The push in this direction is genuinely coming from the customer side, analysts say. But the moves also have the advantage of allowing the companies to tout themselves as Web-savvy firms in a market skeptical of the giants' abilities to adapt quickly.

"This is really driven primarily by the needs of customers," said Berge Ayvazian, president of the Yankee Group research firm. "Bolder and riskier moves (like these) allow them to reposition themselves out of the traditional carrier services market."

MCI WorldCom itself is badly in need of a bit of repositioning today, some analysts note.

The company's stock has been bottoming out for months. After reaching an optimistic split-adjusted high of almost 65 last summer, share prices have fallen to hover around the low 40's for the last month.

Much of the malaise has to do with concern about the company's pending merger with Sprint Communications, which is still being reviewed by the Justice Department and the Federal Communications Commission.

MCI WorldCom struck its then record-breaking merger with Sprint Communications in October. Although made in the context of unprecedented consolidation across the telecommunications industry, the combined size and competitive positions of the two players did raise eyebrows.

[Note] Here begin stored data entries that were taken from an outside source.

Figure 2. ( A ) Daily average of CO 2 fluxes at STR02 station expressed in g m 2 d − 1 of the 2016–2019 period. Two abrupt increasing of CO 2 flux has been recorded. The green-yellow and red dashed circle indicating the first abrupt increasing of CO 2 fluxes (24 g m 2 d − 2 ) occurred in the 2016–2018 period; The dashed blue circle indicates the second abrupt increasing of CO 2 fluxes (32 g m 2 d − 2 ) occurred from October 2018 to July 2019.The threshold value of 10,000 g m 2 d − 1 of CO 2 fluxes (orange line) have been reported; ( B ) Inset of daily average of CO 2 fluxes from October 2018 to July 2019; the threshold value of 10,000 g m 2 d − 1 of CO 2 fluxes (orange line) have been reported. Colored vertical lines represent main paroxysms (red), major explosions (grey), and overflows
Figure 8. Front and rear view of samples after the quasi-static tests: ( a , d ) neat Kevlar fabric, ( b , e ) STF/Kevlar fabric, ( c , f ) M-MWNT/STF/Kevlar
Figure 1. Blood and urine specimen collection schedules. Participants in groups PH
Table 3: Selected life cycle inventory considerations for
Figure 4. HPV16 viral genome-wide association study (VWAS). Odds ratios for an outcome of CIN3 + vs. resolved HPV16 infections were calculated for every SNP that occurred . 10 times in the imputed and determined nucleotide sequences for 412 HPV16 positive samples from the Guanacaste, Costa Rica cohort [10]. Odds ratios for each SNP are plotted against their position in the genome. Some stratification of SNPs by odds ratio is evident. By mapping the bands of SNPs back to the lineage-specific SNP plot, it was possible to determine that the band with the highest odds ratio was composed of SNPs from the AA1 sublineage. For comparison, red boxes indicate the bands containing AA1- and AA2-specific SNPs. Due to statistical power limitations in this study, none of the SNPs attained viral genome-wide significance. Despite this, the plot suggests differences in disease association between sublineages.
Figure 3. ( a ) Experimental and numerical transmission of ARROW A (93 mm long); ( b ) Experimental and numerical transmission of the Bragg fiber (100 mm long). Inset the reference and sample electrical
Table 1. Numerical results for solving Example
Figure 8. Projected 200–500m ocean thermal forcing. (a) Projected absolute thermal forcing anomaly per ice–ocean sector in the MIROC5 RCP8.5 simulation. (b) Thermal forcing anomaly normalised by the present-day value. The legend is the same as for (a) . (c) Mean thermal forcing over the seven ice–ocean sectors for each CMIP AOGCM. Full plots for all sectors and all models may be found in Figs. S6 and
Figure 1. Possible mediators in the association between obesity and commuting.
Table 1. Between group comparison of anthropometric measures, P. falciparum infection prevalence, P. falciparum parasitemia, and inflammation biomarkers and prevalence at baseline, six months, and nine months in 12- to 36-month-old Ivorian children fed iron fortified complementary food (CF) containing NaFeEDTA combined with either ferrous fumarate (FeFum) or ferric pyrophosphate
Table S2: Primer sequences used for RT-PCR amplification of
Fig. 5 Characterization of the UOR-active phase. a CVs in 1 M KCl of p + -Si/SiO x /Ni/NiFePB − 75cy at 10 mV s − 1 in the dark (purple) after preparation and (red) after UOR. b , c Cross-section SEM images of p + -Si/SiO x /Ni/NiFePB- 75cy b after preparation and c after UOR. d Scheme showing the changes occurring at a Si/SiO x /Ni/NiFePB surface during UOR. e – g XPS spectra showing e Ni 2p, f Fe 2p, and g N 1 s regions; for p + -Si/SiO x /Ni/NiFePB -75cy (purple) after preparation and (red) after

FCC Chairman William Kennard was unusually direct in his response to the merger, calling it a "surrender" and saying the companies would "bear a heavy burden to show how consumers would be better off."

That alone certainly doesn't mean the merger is doomed. But a feeling has grown among some analysts that the Justice Department too is leaning in an increasingly skeptical direction.

"This merger causes undue concentration in at least five different markets," said Scott Cleland, an analyst with the Legg Mason Precursor Group. "It's unlikely that the government is going to want to pursue a complicated divestiture that requires continuing regulatory oversight."

"Merger is job one right now," Cleland added. "The merger is front and center in all (MCI WorldCom's) thinking."

MCI WorldCom executives said the new campaign represented a genuine change in the company's business strategy, however.

"This represents a fundamental shift in the company, in how we make investments, how we train people, and how we devote resources," chief executive Bernard Ebbers said on a conference call with reporters.

Alongside the new suite of services, the company is launching a major new advertising campaign around its "Generation D." The D stands for "digital." Television and print ads telling stories of MCI WorldCom's role in the new digital economy will launch this weekend.

The company has also begun to drop the "MCI" from its name in the new campaign, a prelude to officially renaming the company "WorldCom" if the Sprint merger closes.